One of the simplest tests to read is that of glucose. The glucose test is done to check the levels of blood sugar at different times of the day. Hence, the different types of blood glucose test and their readings are:
- Fasting blood sugar: This test is done twelve hours after the last meal. Ideally, a range of (3.9-5.6 mmol/L), that is, 70 – 100 mg/dl is considered to be normal.
- Postprandial glucose test: This is the test that is done two hours after the last meal. The glucose levels after eating should not exceed 125 mg/dl.
- Random glucose test: A random glucose test is taken from a non-fasting subject and hence has a slightly higher reference range. A level of 200 mg/dL or higher often means that the patient has diabetes.

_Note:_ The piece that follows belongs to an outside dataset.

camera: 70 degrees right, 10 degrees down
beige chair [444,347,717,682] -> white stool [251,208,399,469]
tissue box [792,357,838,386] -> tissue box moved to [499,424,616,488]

One of the most common tests that is part of routine blood testing is the hemoglobin test. This test is used to check for the hemoglobin levels in the blood. Sometimes, both hematocrit and hemoglobin are checked for at the same time. Hemoglobin is the metalloprotein that is found in red blood cells, while hematocrit is the volume of cells in the plasma of blood. There are certain conditions where the levels of this compound go down considerably. In such conditions, the person starts showing symptoms like shortness of breath, weakness, tiredness, pallor, etc. This is known as anemia. Thus, it is very important to maintain hemoglobin levels within the normal hemoglobin range. Given below are details regarding what is considered to be normal levels of hemoglobin depending on the age and the sex of the person. So, you can check whether the hemoglobin levels are falling within these ranges or not:
|Age Group||Hemoglobin Count (g/dl)|
|Normal Hemoglobin Levels in Newborn Babies||14 – 24|
|Normal Hemoglobin Levels in Infants||9.5 – 13|
|Normal Hemoglobin Levels in Children (Age 6-12 years)||11.5 – 15.5|
|Normal Hemoglobin Levels in Adults (Male)||13.8 – 17.2|
|Normal Hemoglobin Levels in Adults (Female)||12.1 – 15.1|
|Normal Hemoglobin Levels in Men after Middle Age||12.4 – 14.9|
|Normal Hemoglobin Levels in Women after Middle Age||11.7 – 13.8|
Interpreting blood test results is quite easy if you know the range that needs to be kept in mind for that test result. So now that you know how to read blood test results it will be a lot easier to understand a report on the blood tests done to gage your health.
Disclaimer: This HealthHearty article is for informative purposes only, and should not be used as a replacement for expert medical advice.